___ RECORDS PROVIDED ___

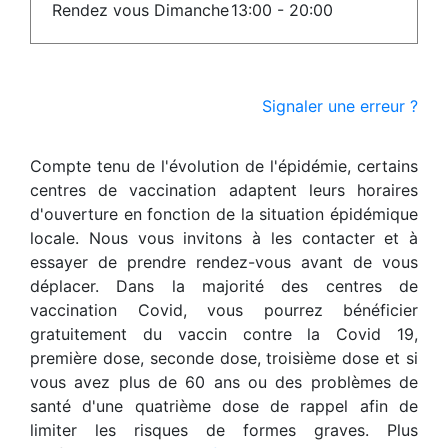
Rendez vous Dimanche
13:00 - 20:00
Signaler une erreur ?
Compte tenu de l'évolution de l'épidémie, certains
centres de vaccination adaptent leurs horaires
d'ouverture en fonction de la situation épidémique
locale. Nous vous invitons à les contacter et à
essayer de prendre rendez-vous avant de vous
déplacer. Dans la majorité des centres de
vaccination Covid, vous pourrez bénéficier
gratuitement du vaccin contre la Covid 19,
première dose, seconde dose, troisième dose et si
vous avez plus de 60 ans ou des problèmes de
santé d'une quatrième dose de rappel afin de
limiter les risques de formes graves. Plus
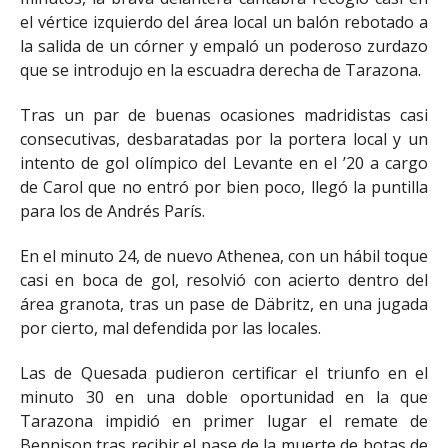
el vértice izquierdo del área local un balón rebotado a
la salida de un córner y empaló un poderoso zurdazo
que se introdujo en la escuadra derecha de Tarazona.
Tras un par de buenas ocasiones madridistas casi
consecutivas, desbaratadas por la portera local y un
intento de gol olímpico del Levante en el ’20 a cargo
de Carol que no entró por bien poco, llegó la puntilla
para los de Andrés París.
En el minuto 24, de nuevo Athenea, con un hábil toque
casi en boca de gol, resolvió con acierto dentro del
área granota, tras un pase de Däbritz, en una jugada
por cierto, mal defendida por las locales.
Las de Quesada pudieron certificar el triunfo en el
minuto 30 en una doble oportunidad en la que
Tarazona impidió en primer lugar el remate de
Bennison tras recibir el pase de la muerte de botas de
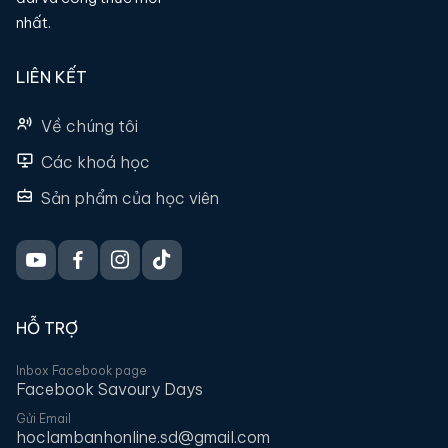
nhất.
LIÊN KẾT
Về chúng tôi
Các khoá học
Sản phẩm của học viên
HỖ TRỢ
Inbox Facebook page
Facebook Savoury Days
Gửi Email
hoclambanhonline.sd@gmail.com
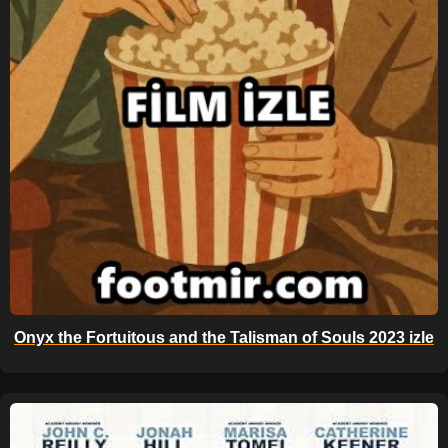
Onyx the Fortuitous and the Talisman of Souls 2023 izle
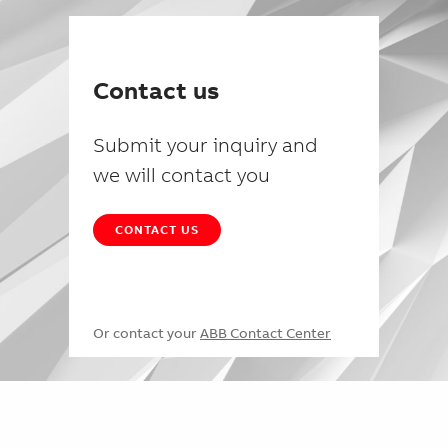
Contact us
Submit your inquiry and
we will contact you
CONTACT US
Or contact your
ABB Contact Center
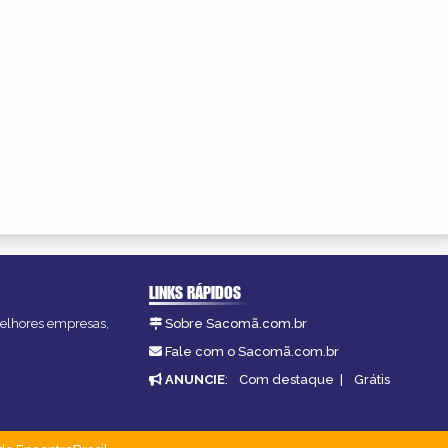
LINKS RÁPIDOS
melhores empresas,
Sobre Sacomã.com.br
Fale com o Sacomã.com.br
ANUNCIE
:
Com destaque
|
Grátis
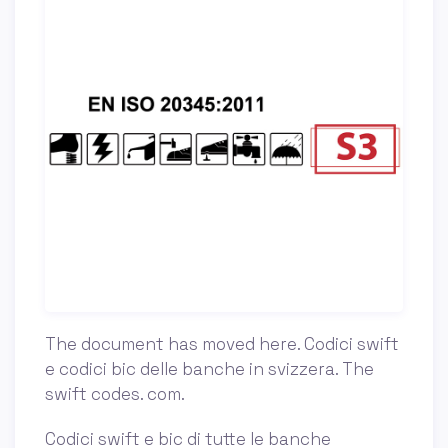
The document has moved here. Codici swift
e codici bic delle banche in svizzera. The
swift codes. com.
Codici swift e bic di tutte le banche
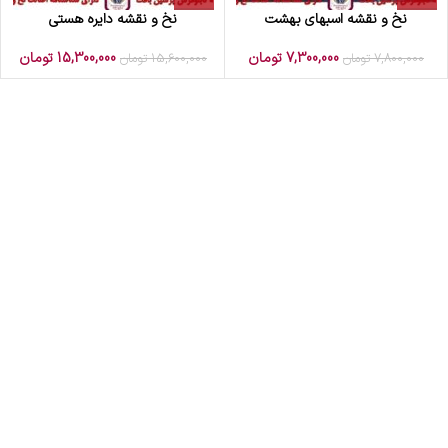
نخ و نقشه اسبهای بهشت
نخ و نقشه دایره هستی
7,300,000
تومان
15,300,000
تومان
7,800,000
تومان
15,600,000
تومان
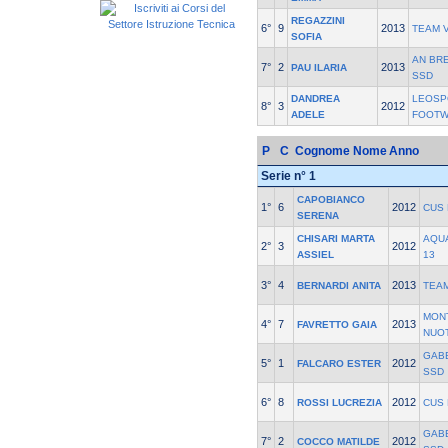
REGAZZINI
6°
9
2013
TEAM 
SOFIA
AN BR
7°
2
2013
PAU ILARIA
SSD
DANDREA
LEOSP
8°
3
2012
ADELE
FOOT
P
C
Cognome Nome
Anno
Serie n° 1
CAPOBIANCO
1°
6
2012
CUS
SERENA
CHISARI MARTA
AQU
2°
3
2012
ASSIEL
13
3°
4
2013
BERNARDI ANITA
TEA
MON
4°
7
2013
FAVRETTO GAIA
NUO
GAB
5°
1
2012
FALCARO ESTER
SSD
6°
8
2012
ROSSI LUCREZIA
CUS
GAB
7°
2
2012
COCCO MATILDE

___

- [YOUR INSTRUCTIONS]:
Among the entries above, which lines include "vaccination"? List them all.

- [EXERCISE RESPONSE]:
centres de vaccination adaptent leurs horaires
vaccination Covid, vous pourrez bénéficier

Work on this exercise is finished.